Slide 11 - Tekstslide

De VN
In de Tweede Kamer worden problemen op nationaal niveau besproken. In de EU wordt gekeken naar Europese problemen. Nóg een stapje hoger zit de VN: de Verenigde Naties

De VN bestaat uit 193 landen en bepsreekt zaken zoals vrede, mensenrechten, handel en milieu.

Als de VN bij elkaar komt om te vergaderen, heet dit een wereldtop.

Slide 12 - Tekstslide

Slide 13 - Video

Vredesmissies
Als er ergens op de wereld zich een probleem voordoet, kan de VN ingrijpen. Zogeheten vredesmissies worden opgezet om vrede te bewaren.

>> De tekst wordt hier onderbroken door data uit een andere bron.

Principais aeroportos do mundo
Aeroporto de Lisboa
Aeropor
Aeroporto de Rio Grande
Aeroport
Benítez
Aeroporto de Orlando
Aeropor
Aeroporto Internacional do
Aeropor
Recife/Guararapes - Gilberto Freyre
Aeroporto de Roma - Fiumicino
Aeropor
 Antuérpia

In het verleden (en nu nog steeds!) heeft de VN verschillende vredesmissies aangestuurd. Welke landen herken je?
Donkerblauw = nog bezig
Lichtblauw = beëindigd

Slide 14 - Tekstslide

Millenniumdoelen
In 2000, het begin van een nieuw millennium (= 1000 jaar), heeft de VN millenniumdoelen opgesteld. 

Dit zijn doelen die alle landen voor 2015 probeerden te bereiken.

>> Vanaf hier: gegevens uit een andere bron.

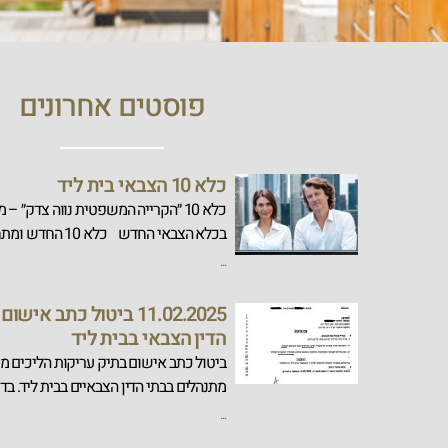
פוסטים אחרונים
כלא 10 הצבאי בית ליד
כלא 10 ״הקרייה המשפטית נווה צדק״ – 
בכלא הצבאי החדש כלא 10 החדש ומתחם
...
11.02.2025 ביטול כתב אי
הדין הצבאי בבית ליד
‏ביטול כתב אישום בתיק עריקות הליכים מ
מתנהלים בבתי הדין הצבאיים בבית ליד. בד
...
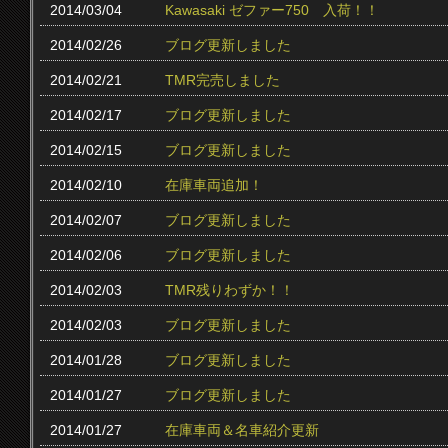
2014/03/04
Kawasaki ゼファー750 入荷！！
2014/02/26
ブログ更新しました
2014/02/21
TMR完売しました
2014/02/17
ブログ更新しました
2014/02/15
ブログ更新しました
2014/02/10
在庫車両追加！
2014/02/07
ブログ更新しました
2014/02/06
ブログ更新しました
2014/02/03
TMR残りわずか！！
2014/02/03
ブログ更新しました
2014/01/28
ブログ更新しました
2014/01/27
ブログ更新しました
2014/01/27
在庫車両＆名車紹介更新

Sommige landen waren succesvol en hebben veel doelen behaald, terwijl sommige landen juist meer problemen kregen.

Slide 15 - Tekstslide

In deze les leer je...
Nu weet je dat...
Hoe onze wereld kleiner is geworden, terwijl de aarde niet is gekrompen...
Door de ICT-uitvindingen die er zijn gedaan is er veel meer en sneller contact met de wereld. Dit heet globalisering: het lijkt alsof afstanden tussen landen kleiner zijn geworden.
Wat de eerste, tweede en derde wereld zijn op onze aarde...
Deze namen stammen uit de tijd van de Koude Oorlog. 
Eerste wereld = westerse landen aangesloten bij de VS
Tweede wereld = voormalig Oostblok
Derde wereld = de rest
Wat de VN eigenlijk is en wat het doel is van de VN...
De VN bestaat uit 193 landen en behandelt problemen die voor de hele wereld gelden, zoals ziektes, honger en oorlog. Voor deze problemen zijn in het verleden millenniumdoelen opgesteld.

Slide 16 - Tekstslide

Dit was het dan
Dit was alweer de allerlaatste les die ik aan jullie ga geven dit jaar. Het is allemaal wat anders gelopen dit jaar en vind het jammer dat ik zo weinig voor de klas heb kunnen staan. Toch hoop ik dat jullie het toch een beetje leuk vonden zo! Jullie zouden me enorm helpen door de vraag op de volgende slide serieus in te vullen.

Heel veel succes met de laatste weken! Misschien komen we elkaar nog eens tegen. Groet, Pepijn Scholten

Slide 17 - Tekstslide

Wat vond je van de online lessen die ik heb gegeven aan jullie? Wat vond je fijn? Wat kon er beter?
(Wees zo eerlijk mogelijk, ook als het negatief is. Dit helpt mij enorm!)